begin Extracted text

National Post Condemns Sans Everything Writer

If you read tomorrows National Post, you’ll find an editorial condemning me. Oddly enough, the basis of the condemnation is an article that was commissioned by the Post itself (which will also run tomorrow). 

Context is everything. The Post had asked me to write about Israel’s 60th anniversary, as part of series of articles by many different writers that were set to run this week.  Knowing that every other writer for the series would be strongly pro Israel, I decided to write an article expressing my doubts about Israeli nationalism and the standard accounts of Israel’s creation (accounts which have been effectively challenged by a new generation of historians). If I hadn’t been writing for the Post, I wouldn’t have expressed myself as strongly as I did in the article I wrote, but I felt that Post readers needed to hear another side of the story articulated as forcefully as possible. So, ironically, the very fact that I was writing for the Post has made me a target for the Post.

end Extracted text
begin Raw records

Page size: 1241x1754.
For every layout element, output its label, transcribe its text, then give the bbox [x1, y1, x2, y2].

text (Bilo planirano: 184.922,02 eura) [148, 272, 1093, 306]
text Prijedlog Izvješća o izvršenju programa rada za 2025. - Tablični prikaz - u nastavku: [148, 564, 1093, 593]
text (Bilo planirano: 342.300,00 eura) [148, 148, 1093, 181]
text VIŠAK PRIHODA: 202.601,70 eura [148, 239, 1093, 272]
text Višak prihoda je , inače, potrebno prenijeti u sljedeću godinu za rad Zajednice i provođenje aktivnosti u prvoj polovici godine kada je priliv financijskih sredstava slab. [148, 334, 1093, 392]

end Raw records

Set task 1 —
Using the passage about the National Post editorial, decide whether each statement agrees with it. Answer yes or no for each and quote the deciding words.
(a) The article that the editorial condemns was commissioned by the Post.
(b) The writer expected the other contributors to the series to be critical of Israel.
(c) The series was tied to Israel's 50th anniversary.
Set task 2 — According to the passage about the National Post editorial, who has effectively challenged the standard accounts of Israel's creation?
Set task 3 — From the passage about the National Post editorial, reproduce word for word the stretch from "National Post Condemns" through "also run tomorrow).".

Complete answer 1 —
(a) Yes: "the basis of the condemnation is an article that was commissioned by the Post itself"
(b) No: "Knowing that every other writer for the series would be strongly pro Israel"
(c) No: "The Post had asked me to write about Israel’s 60th anniversary"

Complete answer 2 — A new generation of historians.

Complete answer 3 —
National Post Condemns Sans Everything Writer

If you read tomorrows National Post, you’ll find an editorial condemning me. Oddly enough, the basis of the condemnation is an article that was commissioned by the Post itself (which will also run tomorrow).